Review: Santos by Carlos Santos “Gandra” Double Monk
It’s always nice when serendipity allows two trains of thought to converge into one post. Ever since I wrote about Carlos Santos, a Portuguese footwear brand on sale at MyHabit, I’ve had the pleasure of corresponding with Ana Santos—a representative of the brand and the namesake founder’s daughter. As she’s shared more about the company, I’ve been eager to get my hands on a pair of their shoes for an in-person review.
In another vein, I also wrote a few months ago that I imagine the perfect shoe for me for tailored clothing is the chocolate brown double monkstrap. The color is versatile—far more than the cognac/tan of most of my shoes—and I’ve found the strapped double monk closure is great when you’re rushing out the door with two kids and a dog. Ian at From Squalor to Baller recently predicted the death of the double monk trend—the latest of many people to do so—but well-made, tastefully-designed double monks were a fine choice long before #menswear took off, and they’ll continue to be long after the zeitgeist has moved on to something else. I, for one, will keep wearing them, and I don’t particularly care whether that will make me look charmingly classic or tacky and outmoded.
So I was delighted recently when MyHabit stocked the Gandra, a chocolate brown double monk from Santos by Carlos Santos. Naturally, I immediately ordered a pair to try for myself.
Ana tells me that the Santos by Carlos Santos line tries to maintain a fine balance between classic style and staying creative enough to release new models every season. While this means there can be considerable variance between seasons and even within one season’s collection, there are a few common characteristics that all Santos by Carlos Santos shoes share.
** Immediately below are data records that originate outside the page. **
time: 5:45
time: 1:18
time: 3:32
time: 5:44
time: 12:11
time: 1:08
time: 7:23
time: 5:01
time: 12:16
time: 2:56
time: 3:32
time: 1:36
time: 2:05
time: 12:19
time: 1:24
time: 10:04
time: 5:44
They’re all Goodyear-welted, for one, and the leather is sourced from the Du Puy tannery in France, which also provides premium hides for the likes of John Lobb Paris, Edward Green, Vass, and Crockett & Jones. I should say that listing off that peer group is not a definitive statement on the caliber of the hides Carlos Santos uses: tanneries typically offer a range of quality, and it’s at least as important to consider how discerning a given maker is in selecting hides. Among full-grain leathers, I think it’s very hard for your average person like me to tell the difference between high-end and middling quality—it’s one of those things that bears itself out over time with wear and care. That said, noted dandy Marc Guyot has said in the past that Carlos Santos uses “first choice” leathers, and the leather on the Gandra double monks’ seems very nice in person.
Some Carlos Santos models I’ve seen are overly tapered for my tastes, moving into“pizza slice” territory. I was relieved on seeing the Gandras in person: the last tapers elegantly to a round toe, and is considerably less pointy than the stock photography suggests. Here you can see the shape compared to other shoes I own, from left to right: the Allen Edmonds Strand (on the AE 5 last), Meermin longwings (on the Meermin Rui last), and Sid Mashburn double monks (on the Alfred Sargent 99 last).
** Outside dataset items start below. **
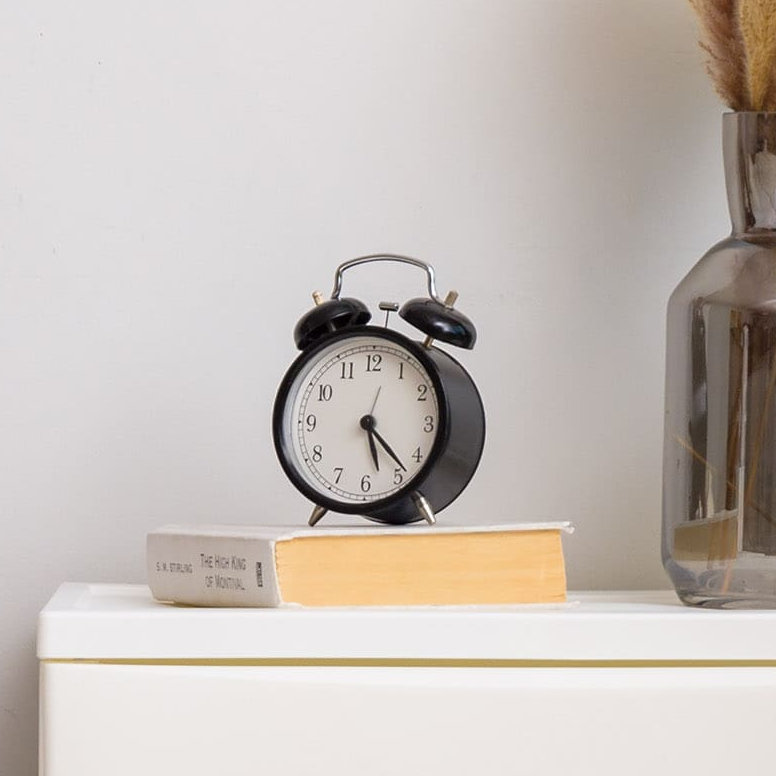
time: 5:23
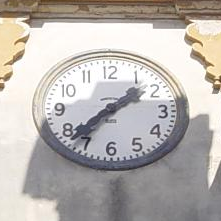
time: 1:37
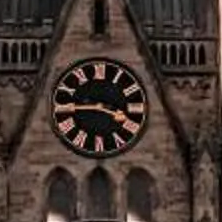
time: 3:44
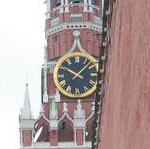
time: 10:07
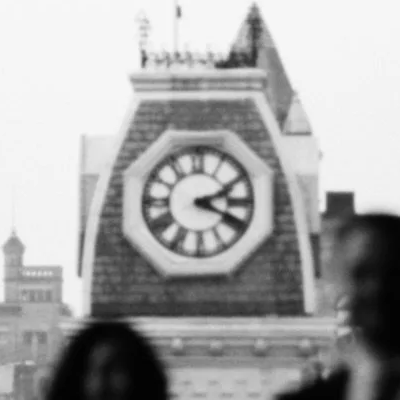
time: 2:18
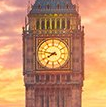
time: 7:47
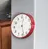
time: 12:28
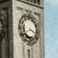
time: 3:40
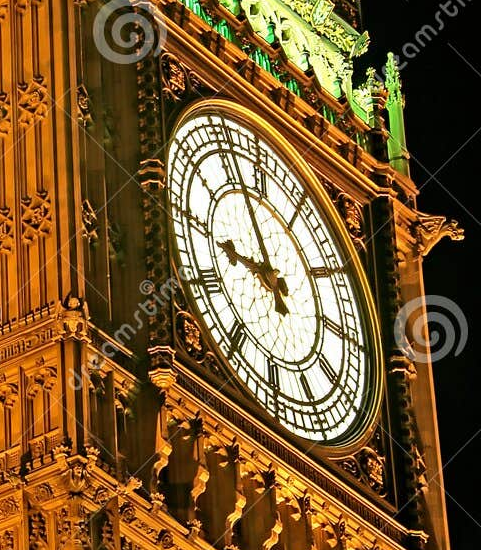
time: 8:56
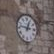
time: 12:46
Something else you can kind of make out in the picture (beside the fact that I do indeed own too many tan shoes): although all four shoes are Goodyear-welted, the outsole on the Gandras is cut noticeably closer to the upper of the shoe. While the Meermins get a pass since longwings are meant to be more casual, it’s a notable comparison with the more or less equally formal half-brogue from Allen Edmonds and monkstrap from Alfred Sargent. Compared to the latter, the Santos by Carlos Santos shoe’s outsole is much closer at the toe and about the same at the heel. Both shoes are much trimmer than the AE Strand. This closer cut results in a sleeker, more elegant shape, an appearance that’s even further enhanced by the slightly-beveled waist at the arch of the Gandra. While recent advances in machinery no longer restricts the beveled waist to bespoke and custom shoes, it’s still a feature generally reserved for high-end footwear.
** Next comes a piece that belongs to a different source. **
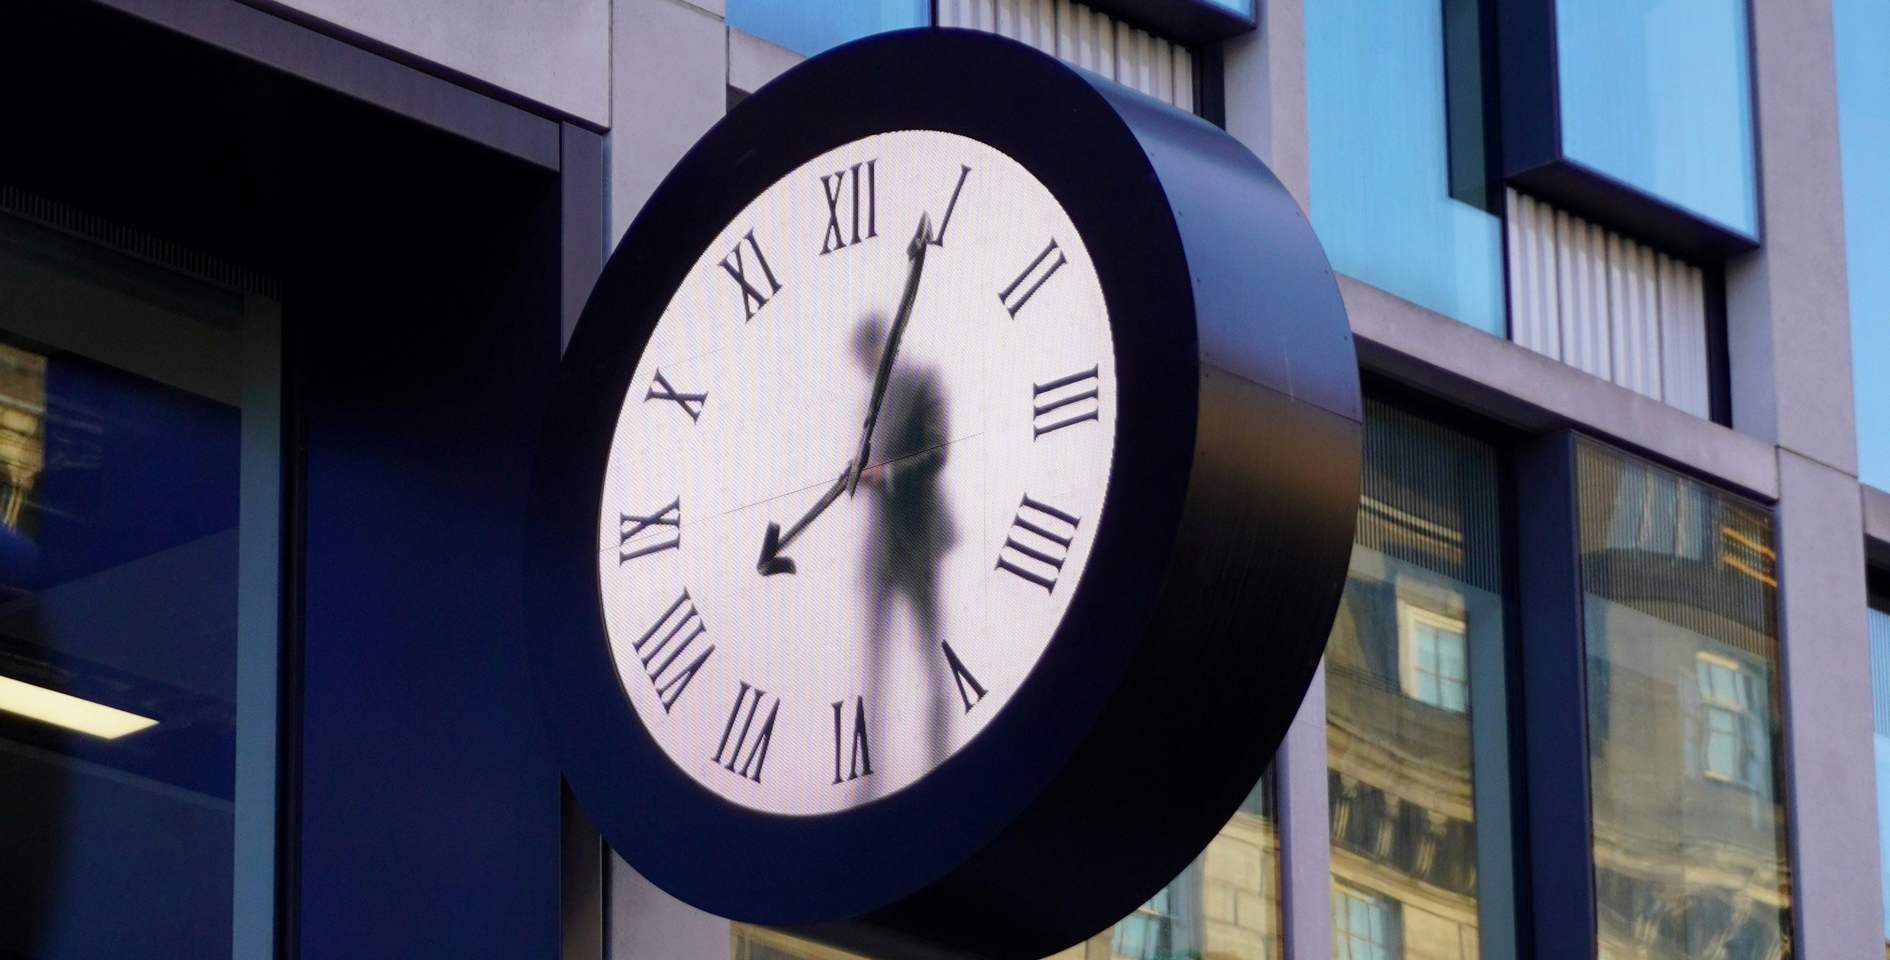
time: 8:04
How does that narrowness affect fit? I ordered the Gandra in my regular American size, and found it a bit snug in the heel, requiring a shoe horn. I’d still say they fit true-to-size, but going up a half-size may not be a bad idea if you’ve got a wider foot.
Returning to the details and finish, the stitching on the uppers is as good as any footwear I’ve handled to date, and the buckles seem sturdy and well-made. The leather is brushed for a subtly-antiqued finish, and the toe cap is bulled to a high shine. My photography isn’t that great, so let me be clear: these are beautiful shoes.
Overall, I’d say the Santos by Carlos Santos Gandra is a step above the various Allen Edmonds shoes I own, and the full retail price seems fair at $490. For the $259 they’re going for at MyHabit, they’re a great deal.
You can see more Carlos Santos shoes at www.santosshoes.com. Look out for the lovely but loud auto-play background music.